# I guess retiring teachers have their own version of the short timers slide...



## Ooh-Rah (Jun 1, 2016)

Dear teachers,

Just because you are in your retirement year does not mean you should not at least eyeball the test you pull off the internet to give your 8th grade students:

Teacher suspended for handing out quiz referencing drugs, prostitutes

_An Alabama middle school teacher has been placed on administrative leave after handing out a 10-question math quiz filled with references to drugs, violence and prostitutes to her eighth grade class.
Joanne Bolser was suspended after one of her language arts students at Burns Middle School in Mobile took a picture of the quiz and sent it to his mom, according to WPMI. 
Bolser is a longtime educator who is set to retire this year. 
One of the questions in the quiz, known online as the 'LA Math Proficiency Test', refers to 'Tyrone' who 'knocked up four girls in the gang'.  'There are 20 girls in his gang,' the question continues. 'What is the exact percentage of girls Tyrone knocked up?' _
_
_


----------



## racing_kitty (Jun 1, 2016)

Yeeeeah, that's where Tallish Child goes to school. It's supposed to be one of the best non-magnet schools in MCPSS.  :wall::wall::wall:


----------



## SpongeBob*24 (Jun 1, 2016)

Can I get a POC for that spray paint, I'm not getting near that square footage?!?!?!?

:wall::blkeye:


----------



## Marine0311 (Jun 1, 2016)

racing_kitty said:


> Yeeeeah, that's where Tallish Child goes to school. It's supposed to be one of the best non-magnet schools in MCPSS.  :wall::wall::wall:



I think you should pay them a visit.


----------



## racing_kitty (Jun 1, 2016)

I took this photo one afternoon at the beginning of the school year. It's twice as funny now, in hindsight. 

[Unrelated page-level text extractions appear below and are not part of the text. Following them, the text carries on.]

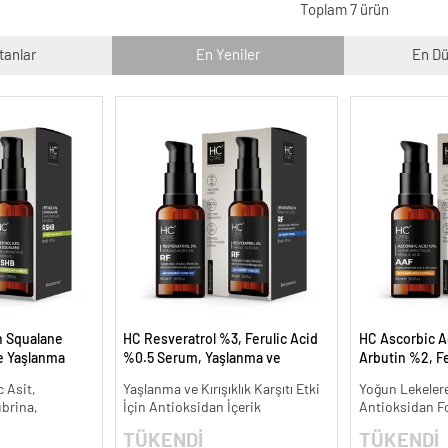
Toplam 7 ürün
tanlar
En Yeniler
En Dü
n Squalane
HC Resveratrol %3, Ferulic Acid
HC Ascorbic A
ve Yaşlanma
%0.5 Serum, Yaşlanma ve
Arbutin %2, Fe
Kırışıklık Karşıtı - 30 ml.
Koyu ve Yoğun 
 Asit,
Yaşlanma ve Kırışıklık Karşıtı Etki
Yoğun Lekelere
ml.
ubrina,
İçin Antioksidan İçerik
Antioksidan F
TÜKENDİ
TÜKENDİ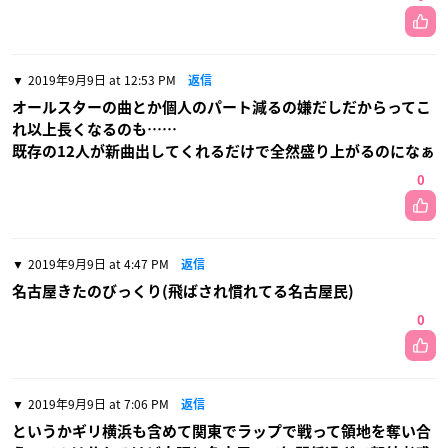
2019年9月9日 at 12:53 PM
返信
オールスターの曲とか個人のパート減るの嫌だしだからってこ
れ以上長くなるのも……
既存の12人が新曲出してくれるだけで全然盛り上がるのになぁ
0
2019年9月9日 at 4:47 PM
返信
名古屋きたのびっくり(飛ばされ慣れてる名古屋民)
0
2019年9月9日 at 7:06 PM
返信
というかギリ横浜も含めて関東でラップで戦って領地を奪い合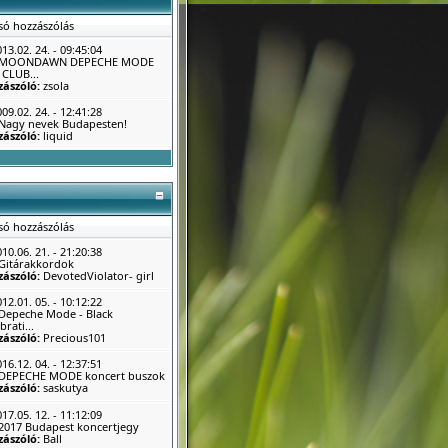
só hozzászólás
13.02. 24. - 09:45:04
MOONDAWN DEPECHE MODE
CLUB...
zászóló:
zsola
09.02. 24. - 12:41:28
Nagy nevek Budapesten!
zászóló:
liquid
só hozzászólás
10.06. 21. - 21:20:38
Gitárakkordok
zászóló:
DevotedViolator- girl
12.01. 05. - 10:12:22
Depeche Mode - Black
brati...
zászóló:
Precious101
16.12. 04. - 12:37:51
DEPECHE MODE koncert buszok
zászóló:
saskutya
17.05. 12. - 11:12:09
2017 Budapest koncertjegy
zászóló:
Ball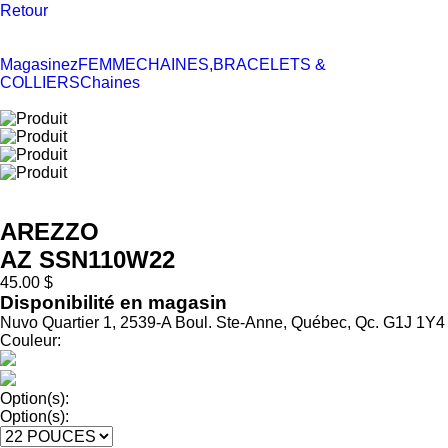
Retour
Magasinez
FEMME
CHAINES,BRACELETS &
COLLIERS
Chaines
AREZZO
AZ SSN110W22
45.00 $
Disponibilité en magasin
Nuvo Quartier 1, 2539-A Boul. Ste-Anne, Québec, Qc. G1J 1Y4
Couleur:
Option(s):
Option(s):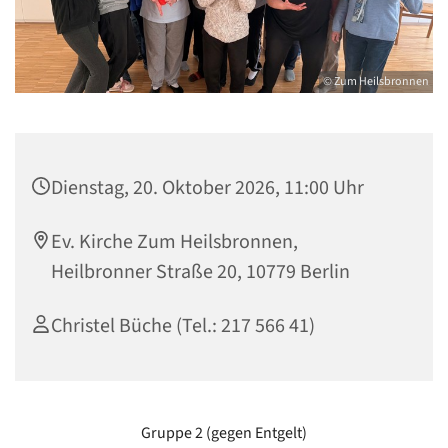
© Zum Heilsbronnen
Dienstag, 20. Oktober 2026, 11:00 Uhr
Ev. Kirche Zum Heilsbronnen,
Heilbronner Straße 20, 10779 Berlin
Christel Büche (Tel.: 217 566 41)
Gruppe 2 (gegen Entgelt)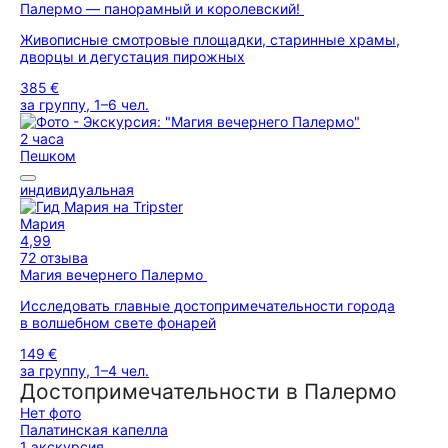
Палермо — панорамный и королевский!
Живописные смотровые площадки, старинные храмы,
дворцы и дегустация пирожных
385 €
за группу, 1–6 чел.
2 часа
Пешком
индивидуальная
Мария
4,99
72 отзыва
Магия вечернего Палермо
Исследовать главные достопримечательности города
в волшебном свете фонарей
149 €
за группу, 1–4 чел.
Достопримечательности в Палермо
Нет фото
Палатинская капелла
1 экскурсия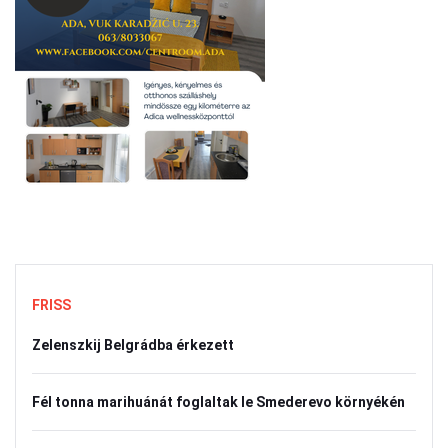
FRISS
Zelenszkij Belgrádba érkezett
Fél tonna marihuánát foglaltak le Smederevo környékén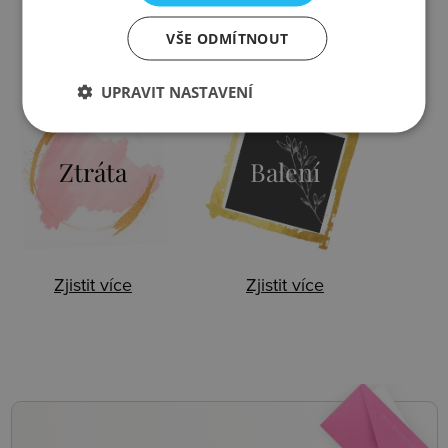
VŠE ODMÍTNOUT
Zjistit více
Zjistit více
UPRAVIT NASTAVENÍ
Ztráta
Balení
Zjistit více
Zjistit více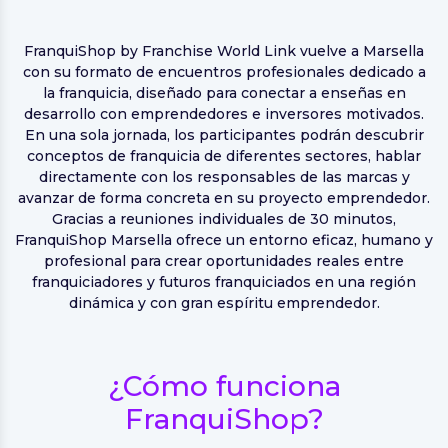
FranquiShop by Franchise World Link vuelve a Marsella
con su formato de encuentros profesionales dedicado a
la franquicia, diseñado para conectar a enseñas en
desarrollo con emprendedores e inversores motivados.
En una sola jornada, los participantes podrán descubrir
conceptos de franquicia de diferentes sectores, hablar
directamente con los responsables de las marcas y
avanzar de forma concreta en su proyecto emprendedor.
Gracias a reuniones individuales de 30 minutos,
FranquiShop Marsella ofrece un entorno eficaz, humano y
profesional para crear oportunidades reales entre
franquiciadores y futuros franquiciados en una región
dinámica y con gran espíritu emprendedor.
¿Cómo funciona
FranquiShop?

Coke sale? Suuuuuuure, I'll take an 8-ball. Gotta fund new uniforms somehow...


----------



## Brill (Jun 1, 2016)

speaking of Middle School teachers...

:-/


----------



## Ooh-Rah (Jun 1, 2016)

racing_kitty said:


> Yeeeeah, that's where Tallish Child goes to school. It's supposed to be one of the best non-magnet schools in MCPSS.  :wall::wall::wall:



This story just became 100% more awesome!


----------



## SpongeBob*24 (Jun 1, 2016)

Word on the street is...LEROY is mad the BAND is selling their COKE for $80 a gram!!!!


----------



## Raptor (Jun 1, 2016)

lindy said:


> speaking of Middle School teachers...
> 
> :-/


"Court documents allege she was introduced to the boy's family as his girlfriend, and the woman said that his parents supported the relationship and invited her to family gatherings. She reportedly said she told a school district investigator the family was "very supportive and excited" when she disclosed her pregnancy. She allegedly said she and the boy "love each other."

CREDIT: KHOU"

What the...?


----------



## SpongeBob*24 (Jun 1, 2016)

Final Math Question, for 10 bonus points:

A 24 yr old female teacher has a baby with a student that is a 13 yr old boy.  How old will the baby be when the dad can legally drink?????


----------



## Beagle (Jun 2, 2016)

Well at least they're real life math questions......


----------



## Beagle (Jun 2, 2016)

lindy said:


> speaking of Middle School teachers...
> 
> :-/



She's cute, when I was in high school, we had a really hot science teacher.


----------



## Beagle (Jun 2, 2016)

SpongeBob*24 said:


> A 24 yr old female teacher has a baby with a student that is a 13 yr old boy. How old will the baby be when the dad can legally drink?????



0 since the teacher had the baby aborted.


----------



## Bypass (Jun 2, 2016)

Beagle said:


> 0 since the teacher had the baby aborted.


That makes me sad. No repeat of the Adam Sandler movie.


----------



## Gunz (Jun 2, 2016)

If middle school didn't fuck you up in at least some small way, you probably didn't go.


----------



## AWP (Jun 2, 2016)

I'm feeling cynical today and wonder how this story plays out if all of the names are like "Steve" or "John."


----------



## Beagle (Jun 2, 2016)

Freefalling said:


> I'm feeling cynical today and wonder how this story plays out if all of the names are like "Steve" or "John."



I was thinking they could have added a question for "billy bob" and another one for wang chang so then it won't be "racist" so it's equal.


----------



## Raptor (Jun 2, 2016)

I love that the student actually put a gang name in the blank.


----------